*EXERCISE INPUTS*:
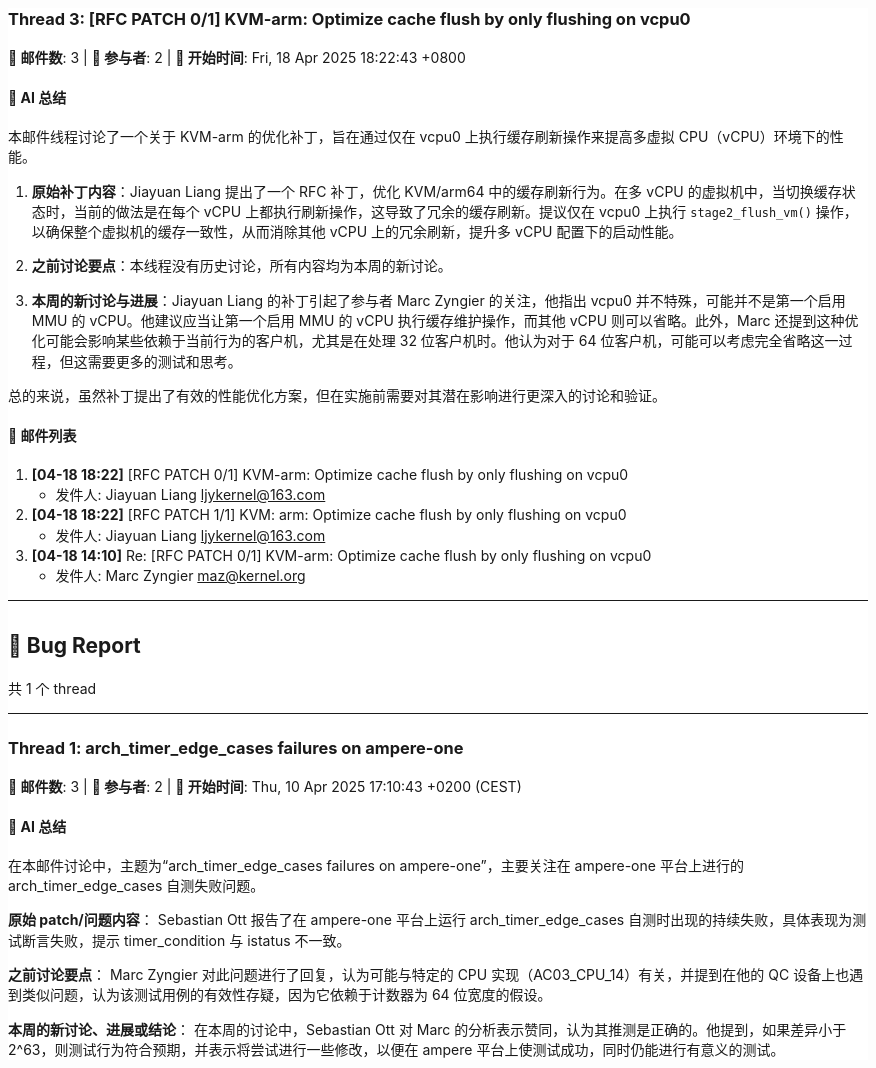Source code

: ### Thread 3: [RFC PATCH 0/1] KVM-arm: Optimize cache flush by only flushing on vcpu0

**📧 邮件数**: 3 | **👥 参与者**: 2 | **📅 开始时间**: Fri, 18 Apr 2025 18:22:43 +0800

#### 🤖 AI 总结

本邮件线程讨论了一个关于 KVM-arm 的优化补丁，旨在通过仅在 vcpu0 上执行缓存刷新操作来提高多虚拟 CPU（vCPU）环境下的性能。

1. **原始补丁内容**：Jiayuan Liang 提出了一个 RFC 补丁，优化 KVM/arm64 中的缓存刷新行为。在多 vCPU 的虚拟机中，当切换缓存状态时，当前的做法是在每个 vCPU 上都执行刷新操作，这导致了冗余的缓存刷新。提议仅在 vcpu0 上执行 `stage2_flush_vm()` 操作，以确保整个虚拟机的缓存一致性，从而消除其他 vCPU 上的冗余刷新，提升多 vCPU 配置下的启动性能。

2. **之前讨论要点**：本线程没有历史讨论，所有内容均为本周的新讨论。

3. **本周的新讨论与进展**：Jiayuan Liang 的补丁引起了参与者 Marc Zyngier 的关注，他指出 vcpu0 并不特殊，可能并不是第一个启用 MMU 的 vCPU。他建议应当让第一个启用 MMU 的 vCPU 执行缓存维护操作，而其他 vCPU 则可以省略。此外，Marc 还提到这种优化可能会影响某些依赖于当前行为的客户机，尤其是在处理 32 位客户机时。他认为对于 64 位客户机，可能可以考虑完全省略这一过程，但这需要更多的测试和思考。

总的来说，虽然补丁提出了有效的性能优化方案，但在实施前需要对其潜在影响进行更深入的讨论和验证。

#### 📝 邮件列表

1. **[04-18 18:22]** [RFC PATCH 0/1] KVM-arm: Optimize cache flush by only flushing on vcpu0
   - 发件人: Jiayuan Liang <ljykernel@163.com>
2. **[04-18 18:22]** [RFC PATCH 1/1]     KVM: arm: Optimize cache flush by only flushing on vcpu0
   - 发件人: Jiayuan Liang <ljykernel@163.com>
3. **[04-18 14:10]** Re: [RFC PATCH 0/1] KVM-arm: Optimize cache flush by only flushing on vcpu0
   - 发件人: Marc Zyngier <maz@kernel.org>

---

## 📌 Bug Report

共 1 个 thread

---

### Thread 1: arch_timer_edge_cases failures on ampere-one

**📧 邮件数**: 3 | **👥 参与者**: 2 | **📅 开始时间**: Thu, 10 Apr 2025 17:10:43 +0200 (CEST)

#### 🤖 AI 总结

在本邮件讨论中，主题为“arch_timer_edge_cases failures on ampere-one”，主要关注在 ampere-one 平台上进行的 arch_timer_edge_cases 自测失败问题。

**原始 patch/问题内容**：
Sebastian Ott 报告了在 ampere-one 平台上运行 arch_timer_edge_cases 自测时出现的持续失败，具体表现为测试断言失败，提示 timer_condition 与 istatus 不一致。

**之前讨论要点**：
Marc Zyngier 对此问题进行了回复，认为可能与特定的 CPU 实现（AC03_CPU_14）有关，并提到在他的 QC 设备上也遇到类似问题，认为该测试用例的有效性存疑，因为它依赖于计数器为 64 位宽度的假设。

**本周的新讨论、进展或结论**：
在本周的讨论中，Sebastian Ott 对 Marc 的分析表示赞同，认为其推测是正确的。他提到，如果差异小于 2^63，则测试行为符合预期，并表示将尝试进行一些修改，以便在 ampere 平台上使测试成功，同时仍能进行有意义的测试。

*PROBLEM DESCRIPTION*: Omitting all images, retype each line of the records precisely.

*EXERCISE RESPONSE*:
Source code

: ### Thread 3: [RFC PATCH 0/1] KVM-arm: Optimize cache flush by only flushing on vcpu0

**📧 邮件数**: 3 | **👥 参与者**: 2 | **📅 开始时间**: Fri, 18 Apr 2025 18:22:43 +0800

#### 🤖 AI 总结

本邮件线程讨论了一个关于 KVM-arm 的优化补丁，旨在通过仅在 vcpu0 上执行缓存刷新操作来提高多虚拟 CPU（vCPU）环境下的性能。

1. **原始补丁内容**：Jiayuan Liang 提出了一个 RFC 补丁，优化 KVM/arm64 中的缓存刷新行为。在多 vCPU 的虚拟机中，当切换缓存状态时，当前的做法是在每个 vCPU 上都执行刷新操作，这导致了冗余的缓存刷新。提议仅在 vcpu0 上执行 `stage2_flush_vm()` 操作，以确保整个虚拟机的缓存一致性，从而消除其他 vCPU 上的冗余刷新，提升多 vCPU 配置下的启动性能。

2. **之前讨论要点**：本线程没有历史讨论，所有内容均为本周的新讨论。

3. **本周的新讨论与进展**：Jiayuan Liang 的补丁引起了参与者 Marc Zyngier 的关注，他指出 vcpu0 并不特殊，可能并不是第一个启用 MMU 的 vCPU。他建议应当让第一个启用 MMU 的 vCPU 执行缓存维护操作，而其他 vCPU 则可以省略。此外，Marc 还提到这种优化可能会影响某些依赖于当前行为的客户机，尤其是在处理 32 位客户机时。他认为对于 64 位客户机，可能可以考虑完全省略这一过程，但这需要更多的测试和思考。

总的来说，虽然补丁提出了有效的性能优化方案，但在实施前需要对其潜在影响进行更深入的讨论和验证。

#### 📝 邮件列表

1. **[04-18 18:22]** [RFC PATCH 0/1] KVM-arm: Optimize cache flush by only flushing on vcpu0
   - 发件人: Jiayuan Liang <ljykernel@163.com>
2. **[04-18 18:22]** [RFC PATCH 1/1]     KVM: arm: Optimize cache flush by only flushing on vcpu0
   - 发件人: Jiayuan Liang <ljykernel@163.com>
3. **[04-18 14:10]** Re: [RFC PATCH 0/1] KVM-arm: Optimize cache flush by only flushing on vcpu0
   - 发件人: Marc Zyngier <maz@kernel.org>

---

## 📌 Bug Report

共 1 个 thread

---

### Thread 1: arch_timer_edge_cases failures on ampere-one

**📧 邮件数**: 3 | **👥 参与者**: 2 | **📅 开始时间**: Thu, 10 Apr 2025 17:10:43 +0200 (CEST)

#### 🤖 AI 总结

在本邮件讨论中，主题为“arch_timer_edge_cases failures on ampere-one”，主要关注在 ampere-one 平台上进行的 arch_timer_edge_cases 自测失败问题。

**原始 patch/问题内容**：
Sebastian Ott 报告了在 ampere-one 平台上运行 arch_timer_edge_cases 自测时出现的持续失败，具体表现为测试断言失败，提示 timer_condition 与 istatus 不一致。

**之前讨论要点**：
Marc Zyngier 对此问题进行了回复，认为可能与特定的 CPU 实现（AC03_CPU_14）有关，并提到在他的 QC 设备上也遇到类似问题，认为该测试用例的有效性存疑，因为它依赖于计数器为 64 位宽度的假设。

**本周的新讨论、进展或结论**：
在本周的讨论中，Sebastian Ott 对 Marc 的分析表示赞同，认为其推测是正确的。他提到，如果差异小于 2^63，则测试行为符合预期，并表示将尝试进行一些修改，以便在 ampere 平台上使测试成功，同时仍能进行有意义的测试。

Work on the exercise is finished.